Stop saying 'This isn't my America.' Sorry, it is.

By Monica Hesse

Cheers for Donald Trump inside an election-night event in New York City. Photo / The Washington Post
Cheers for Donald Trump inside an election-night event in New York City. Photo / The Washington Post

COMMENT

So this is America, after all.

It's not the one many of us hoped we lived in right now, but it's the one verified by the electoral map, and it's the one that others of us have feared we lived in for a very long time.

All through the election, Hillary Clinton's surrogates tried to repudiate the possibility of a Donald Trump presidency and all of its strident, fear-laden rhetoric.

America is better than that, they said. Those values aren't American; those values don't represent us.

All through yesterday, Wolf Blitzer and John King bickered in front of their CNN Magic Wall about the "surprise" and "upset" of Trump's victory. No one saw it coming, they said. Nobody could explain it.

It wasn't until later that Van Jones, an African-American political commenter, broke in with a shaking, emotional voice and offered his explanation: "This was a white-lash," he said.

"This was a white-lash against a changing country. It was a white-lash against a black president, in part. And that's the part where the pain comes."

What if America isn't better than that? What if this was America all along?

Not the America that welcomed immigrant "huddled masses," but the America that kidnapped African slaves and made them build a country, brick by brick and cotton field by cotton field.

Not the America that lets women work and dress and worship as they please, but the America in which a man who sexually assaults one of them can be imprisoned for only three months. Not the America pulled along by hope but the America pushed along by aggression.

The people who were truly shocked by the outcome are those who have never experienced certain behaviours of the citizenry.

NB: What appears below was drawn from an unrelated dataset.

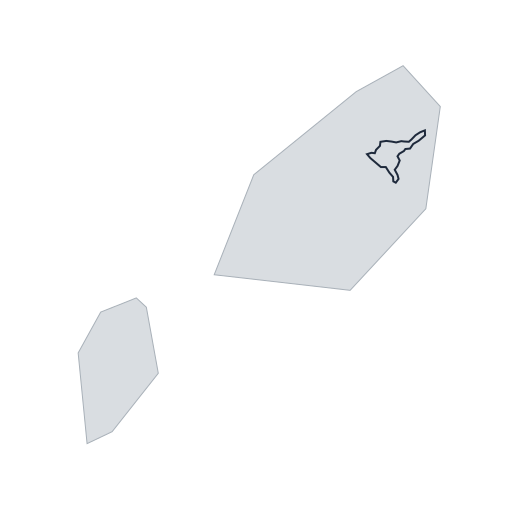 Luqa on a map of Malta (Robinson projection), rotated 277°
{"feature_id": "MLT-5964", "entity_name": "Luqa", "entity_type": "state/province", "adm_level": 1, "iso_a3": "MLT", "parent_name": "Malta", "parent_adm1": "", "projection": "robinson", "projection_center": [14.484, 35.851], "detail": "fine", "context": "in_parent", "style": "outline", "palette": "slate", "viewbox_px": 512, "rotation_deg": 277, "n_neighbors": 0, "source": "natural_earth", "source_scale": "10m", "svg_char_len": 862}
<svg xmlns="http://www.w3.org/2000/svg" viewBox="0 0 512 512"><g transform="rotate(277 256 256)"><path d="M462.8,378.8L426.8,420.7L323.6,418.8L233.4,353.6L232.3,216.8L336.4,243.9L431.4,335.5L462.8,378.8ZM191.8,153.4L127.7,173.3L64.1,134.6L49.2,111.2L138.1,91.3L181.4,108.7L199.8,142.3L191.8,153.4Z" fill="#d9dde1" stroke="#a8b0b8" stroke-width="1"/><path d="M359.5,369.1L367.1,357.6L370.6,353.8L372.5,358.0L372.5,361.4L376.0,362.2L380.4,365.6L384.5,365.6L386.1,371.3L386.1,376.7L385.8,381.3L387.7,386.2L387.7,388.9L388.0,393.8L390.6,396.1L395.3,399.6L398.8,403.8L401.3,408.3L396.3,409.1L390.2,403.4L386.4,398.4L381.4,395.8L380.4,391.2L378.2,390.0L375.0,385.8L372.2,384.3L368.3,387.0L362.6,385.5L358.5,383.2L353.7,386.6L349.9,388.1L345.8,385.8L346.8,383.2L351.2,382.4L355.0,378.2L360.1,374.0L359.5,369.1Z" fill="none" stroke="#1e293b" stroke-width="2"/></g></svg>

Good men don't realise that when women are walking alone, every single block can feel like a gauntlet of harassment. It's no wonder they don't realise this - bad men make sure to treat women politely when women are accompanied by male friends.

Good white people don't fully understand why people of colour fear encounters with the police, because the police have been mostly kind to them.

"I'm seeing so many posts, from mostly white friends, saying, 'America, I don't even know you,' " says Wendy Tien, a Milwaukee lawyer and second-generation Taiwanese American.

"And I'm thinking, 'Where have you been? What do you mean you don't know this America? Why haven't you seen it?' I've seen it. I see it all the time."

On Twitter, after news organisations predicted the Republican candidate's win, a woman wrote, "America: We knew this was in us. We usually like to pretend it's a mistake or something we can ignore or mock. We can't do that anymore."

Analysts have been poring over the numbers, announcing that this was not really an election about race, but about class.

There were, after all, counties that voted for Barack Obama in 2012 and this year voted for Donald Trump.

This was not really an election about gender, but about one particular woman that many people, including in her own party, hated.

This was not really an election about xenophobia, they said, but an election about free-trade agreements and jobs.

This might all be true.

Nobody can look inside the hearts of voters and determine with certainty what makes one candidate viscerally more appealing than another.

Could this election, for some voters, have been a culmination of many factors? Economics, race, geography and gender? America's history has never been a simple narrative.

If this election taught us anything, it's that we haven't all been living in the country in the same way.

"Now do you believe us?" tweeted Xeni Jardin, an editor in California. "Us girls and women? Now do you believe Americans who are not white when they say white supremacy prevails?"

Jardin, who is white, grew up in a Southern city across from a prison, where she remembers that mostly white spectators would gather with coolers to celebrate the executions of mostly black inmates.

But, she says, polite people didn't discuss such things, just like they didn't discuss sexual violence or other mistreatment of women.

It just existed, quietly, part of the rotten underbelly of that America.

Now it exists, loudly, part of the blaring horn of this one.